Prehospital portable ultrasound for safe and accurate prehospital needle thoracostomy: a pilot educational study

Study design, participant recruitment, and intervention

The study was approved by The Guthrie Clinic Institutional Review Board (IRB). It was approved for continuing medical education for the prehospital nurses and paramedics through the local EMS governance structure in the two states participating. Participants were recruited from ALS agencies which provide 911, critical care transport, and helicopter EMS services to a 13-county area in rural Pennsylvania and Upstate New York within the United States of America. Recruitment occurred over a 2-month period. Group sessions included a maximum of eight ALS providers, and subjects provided information including demographics, level of training, and years of EMS experience (see Additional file 1: Survey instrument).

Subjects received an invitation to participate, which contained the elements of informed consent. The IRB did not require a specific informed consent form due to the study’s voluntary and minimal risk nature. Prior to the education session, each provider completed a simulation where they were presented with a healthy volunteer model and given a case of a patient with a suspected tension pneumothorax. Volunteer models used varied, but generally consisted of men aged 25–35, with a body mass index (BMI) that ranged from 24 to 35 kg/m2. The participants were asked to mark the anatomic location for needle decompression with an ultraviolet pen and verbally state the estimated depth of needle insertion necessary for adequate decompression. This site was then recorded following each participant, with ultrasound utilized by the investigators to determine the actual selected location relative to the target rib space, the depth required to access the pleural space, and the presence of underlying structures (vasculature, heart, liver, diaphragm). The episode was timed, and subjects were randomly assigned to either a left or right-sided pneumothorax. The participants completed this two times, first with an anterior, mid-clavicular approach followed by a lateral, anterior axillary line approach. During the post-education session, the opposite side was used in the scenario.

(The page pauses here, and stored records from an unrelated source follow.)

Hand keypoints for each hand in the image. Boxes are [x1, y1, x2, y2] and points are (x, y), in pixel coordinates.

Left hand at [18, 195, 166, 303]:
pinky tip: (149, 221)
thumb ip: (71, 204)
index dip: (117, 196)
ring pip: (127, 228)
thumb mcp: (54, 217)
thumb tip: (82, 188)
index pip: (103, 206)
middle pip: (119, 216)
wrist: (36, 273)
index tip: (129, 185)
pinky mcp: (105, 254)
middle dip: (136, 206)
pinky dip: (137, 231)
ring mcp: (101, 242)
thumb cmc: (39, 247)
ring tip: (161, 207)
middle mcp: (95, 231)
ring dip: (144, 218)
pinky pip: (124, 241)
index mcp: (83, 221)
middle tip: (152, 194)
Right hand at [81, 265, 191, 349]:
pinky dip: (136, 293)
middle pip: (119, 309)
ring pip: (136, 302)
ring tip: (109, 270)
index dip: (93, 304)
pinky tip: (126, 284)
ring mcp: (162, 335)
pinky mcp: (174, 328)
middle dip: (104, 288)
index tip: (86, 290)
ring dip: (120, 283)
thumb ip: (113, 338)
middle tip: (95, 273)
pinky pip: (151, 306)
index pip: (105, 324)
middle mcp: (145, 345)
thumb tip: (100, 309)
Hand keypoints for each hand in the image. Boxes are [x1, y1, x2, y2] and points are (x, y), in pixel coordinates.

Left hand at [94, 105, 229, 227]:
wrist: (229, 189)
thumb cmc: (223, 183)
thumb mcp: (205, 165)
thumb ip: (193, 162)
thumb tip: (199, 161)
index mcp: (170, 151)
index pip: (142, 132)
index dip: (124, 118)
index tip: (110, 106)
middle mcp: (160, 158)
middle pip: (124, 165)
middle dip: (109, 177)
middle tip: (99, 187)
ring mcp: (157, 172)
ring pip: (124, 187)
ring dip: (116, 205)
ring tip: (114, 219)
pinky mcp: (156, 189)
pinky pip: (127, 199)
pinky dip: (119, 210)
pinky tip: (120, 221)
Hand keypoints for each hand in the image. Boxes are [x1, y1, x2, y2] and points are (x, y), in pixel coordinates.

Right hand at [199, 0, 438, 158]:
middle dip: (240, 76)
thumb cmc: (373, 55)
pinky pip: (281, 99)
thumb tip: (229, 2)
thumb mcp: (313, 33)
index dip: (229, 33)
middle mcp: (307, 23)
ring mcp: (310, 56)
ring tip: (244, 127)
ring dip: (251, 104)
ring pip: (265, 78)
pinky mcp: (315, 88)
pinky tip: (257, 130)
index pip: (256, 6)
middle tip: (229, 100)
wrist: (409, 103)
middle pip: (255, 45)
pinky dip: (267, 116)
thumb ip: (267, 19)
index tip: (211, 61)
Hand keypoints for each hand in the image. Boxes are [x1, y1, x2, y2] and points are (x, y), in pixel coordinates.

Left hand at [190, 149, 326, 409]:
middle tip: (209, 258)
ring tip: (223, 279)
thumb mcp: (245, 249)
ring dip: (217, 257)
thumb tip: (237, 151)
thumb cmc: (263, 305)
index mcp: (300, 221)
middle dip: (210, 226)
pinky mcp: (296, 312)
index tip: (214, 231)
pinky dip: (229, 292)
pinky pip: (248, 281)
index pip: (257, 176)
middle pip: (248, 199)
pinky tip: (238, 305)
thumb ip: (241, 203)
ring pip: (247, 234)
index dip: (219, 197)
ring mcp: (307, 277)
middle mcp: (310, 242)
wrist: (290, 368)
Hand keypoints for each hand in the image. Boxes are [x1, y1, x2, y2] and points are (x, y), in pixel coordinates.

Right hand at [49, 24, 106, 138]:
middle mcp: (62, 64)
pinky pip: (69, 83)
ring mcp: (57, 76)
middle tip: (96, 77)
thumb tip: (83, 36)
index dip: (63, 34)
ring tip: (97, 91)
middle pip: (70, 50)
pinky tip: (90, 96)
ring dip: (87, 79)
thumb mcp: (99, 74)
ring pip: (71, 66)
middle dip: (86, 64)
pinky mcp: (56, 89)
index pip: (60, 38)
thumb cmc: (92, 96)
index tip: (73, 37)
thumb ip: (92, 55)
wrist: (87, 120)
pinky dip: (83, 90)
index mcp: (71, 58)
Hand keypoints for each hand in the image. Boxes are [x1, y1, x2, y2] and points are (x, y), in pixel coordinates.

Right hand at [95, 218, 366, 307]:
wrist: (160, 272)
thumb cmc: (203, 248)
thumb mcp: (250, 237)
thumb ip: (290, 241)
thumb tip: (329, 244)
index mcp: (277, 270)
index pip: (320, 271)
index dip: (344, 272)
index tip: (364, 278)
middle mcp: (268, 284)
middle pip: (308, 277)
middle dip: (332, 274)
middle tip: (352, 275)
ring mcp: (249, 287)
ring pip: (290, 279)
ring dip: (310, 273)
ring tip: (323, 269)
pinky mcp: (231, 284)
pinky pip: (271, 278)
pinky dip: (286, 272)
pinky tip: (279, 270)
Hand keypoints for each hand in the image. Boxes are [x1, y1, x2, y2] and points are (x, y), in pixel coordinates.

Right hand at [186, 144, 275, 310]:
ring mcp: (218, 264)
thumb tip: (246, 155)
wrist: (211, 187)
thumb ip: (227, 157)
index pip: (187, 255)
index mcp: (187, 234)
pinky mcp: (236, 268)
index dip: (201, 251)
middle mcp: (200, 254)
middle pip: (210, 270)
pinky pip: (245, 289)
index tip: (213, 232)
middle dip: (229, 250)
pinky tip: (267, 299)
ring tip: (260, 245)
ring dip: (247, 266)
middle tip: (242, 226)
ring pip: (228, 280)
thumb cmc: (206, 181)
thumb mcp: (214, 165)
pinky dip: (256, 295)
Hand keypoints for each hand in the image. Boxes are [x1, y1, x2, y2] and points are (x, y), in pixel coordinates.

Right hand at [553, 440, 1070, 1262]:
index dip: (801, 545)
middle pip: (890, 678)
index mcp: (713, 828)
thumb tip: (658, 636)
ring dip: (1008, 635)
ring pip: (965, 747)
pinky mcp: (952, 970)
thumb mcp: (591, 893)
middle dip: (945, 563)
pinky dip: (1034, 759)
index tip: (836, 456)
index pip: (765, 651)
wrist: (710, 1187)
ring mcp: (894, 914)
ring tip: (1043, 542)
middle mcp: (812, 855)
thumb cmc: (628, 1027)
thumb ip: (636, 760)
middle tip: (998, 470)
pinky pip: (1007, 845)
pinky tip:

Following the landmark simulation, a board-eligible EMS physician provided an educational intervention consisting of a one-hour lecture describing indications for needle thoracostomy, along with a review of introductory ultrasound physics, technique, and thoracoabdominal structures involved in the procedure. Lung sliding identification and the utilization of M-mode in the detection of pneumothorax were discussed. The lecture intervention was followed by a hands-on ultrasound scanning time of approximately 30 min, which allowed all participants to familiarize themselves with the device and the use of ultrasound to identify pneumothorax, as well as to detect underlying dangerous structures on live volunteer models.

A post-education simulated skill station then followed and had the participants utilize the ultrasound to find the appropriate location for both anterior and lateral needle decompression. The same data were collected, although in the post-session, the participants could derive the depth to the pleural cavity utilizing the ultrasound device.

Participants were not constrained in the way that they would use the ultrasound device during the session, and they could move the probe as they felt fit and utilize M-mode if needed. They were not given any verbal or non-verbal feedback from the observing investigators or research assistant who was timing and recording data. The participant’s total time was marked from when they indicated that they were ready to proceed and stopped when they stated that they had selected the final location for their needle placement. For the purposes of this study, the participants were not asked to complete a task-trainer-type demonstration of the needle thoracostomy skill itself. No verbal coaching, reference to materials, textbooks, or electronic resources was allowed during either landmark or ultrasound data collection.

Following the completion of both the pre-education and post-education simulated skill stations, the participants were shown a series of ten multimedia exhibits to test their interpretation of ultrasound images of the thorax. These consisted of five still images of both normal lungs and of pneumothorax, as well as five cinematic clips of thoracic ultrasounds of both normal lungs and pneumothorax. The participant’s answer to each question, and its correctness, was recorded for each of the ten total exhibits.

The handheld ultrasound device utilized in this study was a Butterfly iQ (Butterfly Network, Guilford, CT, USA), this was connected to an Apple iPad Pro Device for real-time visualization by the investigators and participants (Apple Corporation, Cupertino, CA, USA).

Outcomes

Our primary outcome measurement was the number of potential iatrogenic injuries, and secondary outcomes included the time to complete the simulated scenario (time to the determination of site), the proportion of correct anatomical placement, and difference in measured depth compared to the estimated depth required for successful pleural space access.

Sample size

Given the pilot nature of this educational study of a novel intervention, there was no previous data available with which to calculate the power needed. Due to the difficulty of recruiting participants from our rural area and constraints posed by the novel coronavirus pandemic, we recruited a convenience sample of 30 prehospital paramedics and nurses.

Analysis

Results were grouped according to if the skill simulated skill attempt had been completed using the landmark or ultrasound-based technique. Descriptive statistics were calculated for demographic information. Analysis of categorical proportions was conducted with the Wald test, and testing for means was completed using Student’s t-tests.

All results were analyzed with IBM SPSS version 28 (Armonk, NY, USA).